ENTREVISTA AO REALIZADOR

“ Os Limites do Controlo”, o mais recente filme de Jim Jarmusch, estreou-se na semana passada em Portugal. Jarmusch, americano do Ohio adoptado por Nova Iorque nos anos 70, assina com ele a sua primeira obra integralmente “estrangeira”: todo o filme se passa em Espanha, entre Madrid e a Andaluzia. É uma fábula, que convoca rituais de filme negro e ideais de samurai para descrever a missão de um assassino contratado. Com muitas pausas e muitas esperas – “um filme de acção sem acção”, diz Jarmusch na entrevista – preenchidas com a observação e a escuta de um mundo – pintura, música, ciência – palpitante de diversidade.



Jarmusch, que começou a filmar no princípio da década de 80, personificou a “independência” no cinema americano muito antes de o Festival Sundance e a Miramax (não exclusivamente) terem transformado essa independência numa indústria a replicar noutra escala os códigos e os processos de Hollywood. Continua a personificá-la, mais do que nunca, como uma independência de espírito. Trinta anos depois de “Permanent Vacation”, Jarmusch é como um célebre herói de Nicholas Ray (esse lendário “maverick” de quem Jarmusch colheu o testemunho, no tempo em que foi seu assistente na escola de cinema de Nova Iorque): “He hasn’t moved”. Em tradução livre, diríamos que não arredou pé. Como esta entrevista deixará perceber.

• **INSTRUÇÕES DA TAREFA**:
1/ De acordo com o texto sobre Jim Jarmusch, em que país decorre todo o filme «Os Limites do Controlo»?
2/ Prolongue o texto sobre Jim Jarmusch a partir do ponto em que termina.

• **DADOS FORNECIDOS**:
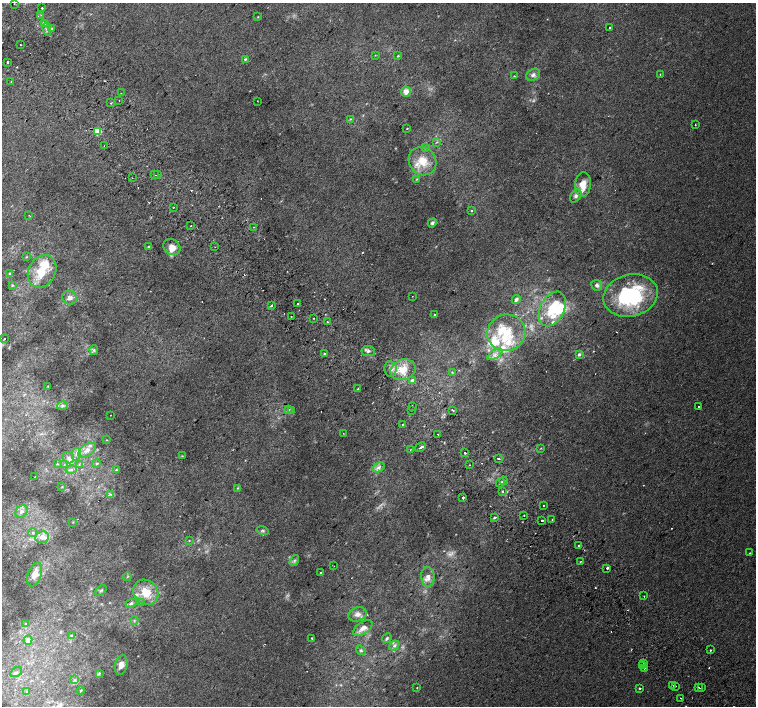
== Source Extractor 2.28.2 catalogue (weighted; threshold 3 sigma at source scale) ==
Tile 11 of 4 x 4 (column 3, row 3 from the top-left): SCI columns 3049-4555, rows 1663-3070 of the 6092 x 6075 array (HDU 1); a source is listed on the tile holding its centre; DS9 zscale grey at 2 x 2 block average (1 PNG px = mean of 2 x 2 image px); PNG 758 x 708 px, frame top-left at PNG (2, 3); each listed source drawn as its Kron ellipse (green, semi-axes under 4 px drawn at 4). Shown black and unused: <1% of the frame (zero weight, under 2 of 3 exposures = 2% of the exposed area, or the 3 px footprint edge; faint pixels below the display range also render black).
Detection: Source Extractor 2.28.2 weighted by HDU 2 'WHT'; one run over the whole footprint, this tile lists its part. Background 0.00436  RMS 0.0038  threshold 0.017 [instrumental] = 3 sigma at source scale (4.5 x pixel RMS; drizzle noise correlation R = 1.50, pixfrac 1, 0.0396/0.0396 arcsec/px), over >= 5 px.
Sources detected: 214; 4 too faint to see at this stretch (2 x 2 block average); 2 inside a brighter object's white glare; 22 cosmic-ray / hot-pixel residue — neither listed nor drawn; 22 inside a brighter listed object's ellipse — not listed separately; the other 164 listed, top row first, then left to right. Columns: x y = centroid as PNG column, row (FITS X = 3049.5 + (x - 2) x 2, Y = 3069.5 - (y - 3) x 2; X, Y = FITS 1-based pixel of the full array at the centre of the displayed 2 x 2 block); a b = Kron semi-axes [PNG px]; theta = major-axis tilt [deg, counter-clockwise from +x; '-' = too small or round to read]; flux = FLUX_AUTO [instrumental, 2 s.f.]
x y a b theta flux
14 4 2 2 - 0.36
42 8 2 2 - 1.8
41 15 2 2 - 0.9
258 17 3 2 - 0.44
44 24 4 3 - 2.1
610 27 2 2 - 3.8
47 29 6 3 -79 1.9
51 29 3 2 - 0.86
20 45 2 2 - 2.3
375 55 2 2 - 0.42
398 56 3 2 - 0.59
245 59 4 3 - 1.3
7 62 2 2 - 1.9
660 74 2 2 - 0.48
533 75 7 5 33 3.5
514 76 2 2 - 0.71
11 81 2 2 - 0.56
406 91 5 5 - 6.5
121 93 2 2 - 0.89
119 100 2 2 - 1.5
257 101 2 2 - 0.31
110 103 2 2 - 0.72
351 119 3 3 - 0.68
695 125 2 2 - 0.44
407 129 2 2 - 0.6
98 131 3 3 - 41
437 142 3 2 - 0.78
104 146 2 2 - 1.3
426 148 4 3 - 1.3
422 161 15 13 -53 18
155 175 2 2 - 2.5
158 175 2 2 - 0.42
132 178 2 2 - 0.43
417 179 3 3 - 0.65
583 184 12 8 85 10
576 196 7 5 56 2.7
173 208 2 2 - 0.33
471 210 2 2 - 1.2
29 215 2 2 - 0.33
432 223 5 4 - 2.1
191 226 2 2 - 1.5
253 227 2 2 - 0.61
149 247 2 2 - 1.4
172 247 9 7 -37 7.6
215 247 2 2 - 0.31
26 257 3 2 - 0.49
42 271 17 13 60 22
10 273 4 3 - 0.95
12 285 3 3 - 1
597 285 5 5 - 2.3
412 296 2 2 - 1.2
630 296 27 21 14 84
69 298 7 7 - 3.7
516 299 5 4 - 1.9
298 304 2 2 - 11
271 306 2 2 - 2
552 309 18 12 63 25
435 315 2 2 - 0.73
291 317 2 2 - 0.59
314 318 2 2 - 1.3
327 322 2 2 - 0.5
506 333 19 18 - 28
4 338 2 2 - 1.1
94 350 5 3 - 1.2
368 351 6 5 - 2.4
324 354 2 2 - 7.9
495 354 8 3 33 3.5
579 354 3 3 - 2.3
390 369 8 6 -82 4.2
403 370 13 10 18 16
452 372 3 3 - 0.7
413 380 3 3 - 3.5
48 386 3 2 - 0.55
358 389 2 2 - 1.1
62 405 5 4 - 2.2
412 406 2 2 - 3.6
699 406 2 2 - 1.4
289 409 4 3 - 0.76
412 410 2 2 - 0.59
452 410 2 2 - 3.3
292 411 2 2 - 0.38
110 415 2 2 - 0.29
403 425 2 2 - 3.4
343 433 2 2 - 0.31
438 434 2 2 - 1.6
106 440 2 2 - 0.45
420 447 6 2 30 7.9
541 448 3 2 - 0.51
87 450 10 5 35 5.5
410 450 2 2 - 0.46
465 453 2 2 - 2
76 454 7 4 78 3.1
182 456 3 2 - 0.54
68 458 6 5 - 3.6
498 458 2 2 - 3.2
97 463 4 3 - 0.99
57 464 3 3 - 0.65
79 464 3 2 - 0.65
64 465 4 2 - 0.75
469 465 2 2 - 0.38
378 467 6 4 29 3
71 470 6 4 13 2
116 470 3 2 - 0.83
35 477 2 2 - 2.6
504 481 4 3 - 1.1
500 483 5 2 - 1.3
62 487 3 2 - 0.51
237 488 3 2 - 0.65
502 491 2 2 - 4.3
110 494 4 3 - 1.2
463 498 2 2 - 6.7
543 505 2 2 - 0.95
21 511 7 5 45 3.7
524 515 2 2 - 0.67
494 518 3 2 - 1.2
552 520 2 2 - 0.61
542 521 2 2 - 1.4
73 522 3 2 - 0.61
263 531 6 4 -14 1.6
33 533 5 4 - 1.9
42 537 7 5 8 6.7
189 541 3 2 - 0.46
579 545 2 2 - 2.2
750 553 2 2 - 1.2
294 561 6 3 56 1.6
581 561 2 2 - 0.48
334 566 2 2 - 0.28
607 568 2 2 - 5.8
321 573 2 2 - 0.71
35 574 12 6 71 7.8
127 577 4 2 - 0.82
428 577 10 6 -85 5.6
101 591 6 2 38 0.8
146 592 13 11 -45 19
644 596 2 2 - 1.5
131 603 6 3 26 1.6
141 603 4 3 - 0.94
357 614 9 7 21 5.2
134 620 4 2 - 0.86
25 623 3 3 - 0.87
363 628 11 6 34 6.2
71 635 3 3 - 1
312 638 2 2 - 1
387 638 5 3 - 1.2
28 640 4 4 - 5.7
394 645 5 4 - 2.1
361 650 5 4 - 1.4
711 650 2 2 - 1.3
644 664 2 2 - 1.4
121 665 10 6 76 5.5
643 666 2 2 - 3.6
644 668 2 2 - 2
16 672 6 4 31 2
99 673 4 2 - 0.77
74 680 4 3 - 0.94
673 685 2 2 - 1.8
675 686 2 2 - 1.7
417 688 3 2 - 0.39
640 688 2 2 - 2.4
699 688 2 2 - 0.82
701 688 2 2 - 1.1
81 690 4 2 - 0.56
27 692 3 3 - 1.1
681 698 2 2 - 0.41
Diffuse or blended objects may show on this block-average render without a row.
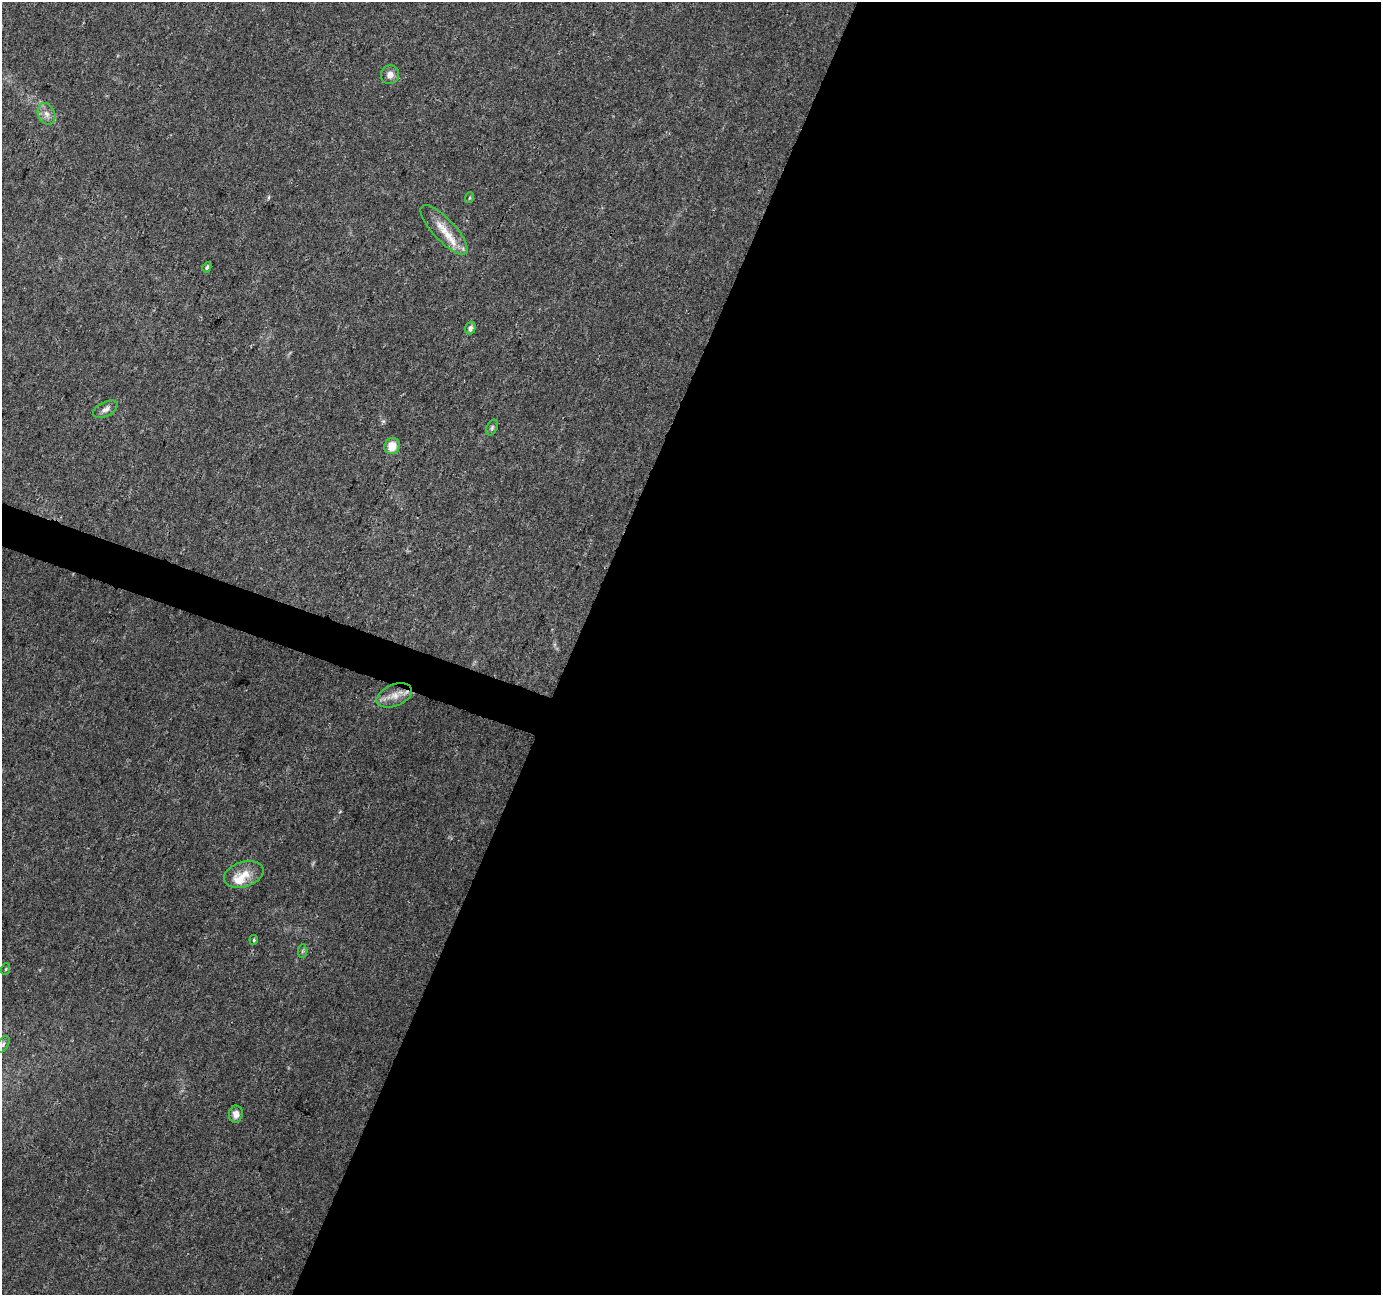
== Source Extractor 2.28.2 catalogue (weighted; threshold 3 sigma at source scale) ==
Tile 12 of 4 x 4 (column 4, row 3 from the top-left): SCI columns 4149-5527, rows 1571-2863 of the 5527 x 5664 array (HDU 1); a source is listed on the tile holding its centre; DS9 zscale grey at full resolution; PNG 1383 x 1297 px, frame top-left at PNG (2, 2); each listed source drawn as its Kron ellipse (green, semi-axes under 4 px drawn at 4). Shown black and unused: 60% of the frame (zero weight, under 3 of 4 exposures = <1% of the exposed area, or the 3 px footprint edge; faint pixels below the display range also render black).
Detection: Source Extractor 2.28.2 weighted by HDU 2 'WHT'; one run over the whole footprint, this tile lists its part. Background 0.022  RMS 0.0036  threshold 0.016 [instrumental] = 3 sigma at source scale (4.5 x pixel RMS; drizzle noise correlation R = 1.50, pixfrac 1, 0.0396/0.0396 arcsec/px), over >= 5 px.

• **RESPOSTAS ESPERADAS**:
1/ Em Espanha, entre Madrid e a Andaluzia.

2/
“ Os Limites do Controlo”, que título formidável... Onde é que o foi buscar?
A um ensaio de William S. Burroughs [publicado em 1975], que se chamava assim. Queria apenas usar o título, fazer um filme com esse nome, que é, de facto, formidável. Mas depois, de certa maneira, no filme acabaram por ficar alguns ecos do tema que Burroughs abordava nesse ensaio, os mecanismos de controlo da linguagem e, a partir da linguagem, de controlo do pensamento. E, claro, as fendas que se abrem nesses mecanismos, os seus limites. Mas a ideia nunca foi adaptar o ensaio, apenas ficar-lhe com o título.



Olhando para “ Os Limites do Controlo” sob determinada perspectiva, é capaz de se tratar do filme mais profundamente política que já fez.
Eu diria mais filosófico...





O que não exclui uma forte ressonância política...
Não, claro que não, ela está lá e espero que seja perceptível. Mas o tema da consciência tem uma amplitude filosófica inesgotável, preocupou todo o tipo de pensadores nos últimos milhares de anos, e é a questão essencial do filme: o que é que faz com que um indivíduo seja um indivíduo? Que tenha a sua consciência e não uma consciência ditada por outros? Que siga o seu caminho em vez de ir atrás do rebanho.



Mas é aí que justamente, transposto para o contexto contemporâneo, se torna num tema político. O seu interesse em “culturas” marginais aos grandes centros de difusão e promoção, em “jardins” como numa entrevista antiga lhes chamou, já vem de há muito tempo, mas em “ Os Limites do Controlo” é um interesse que entra em oposição clara, e até agressiva, com a chamada “cultura de massas”.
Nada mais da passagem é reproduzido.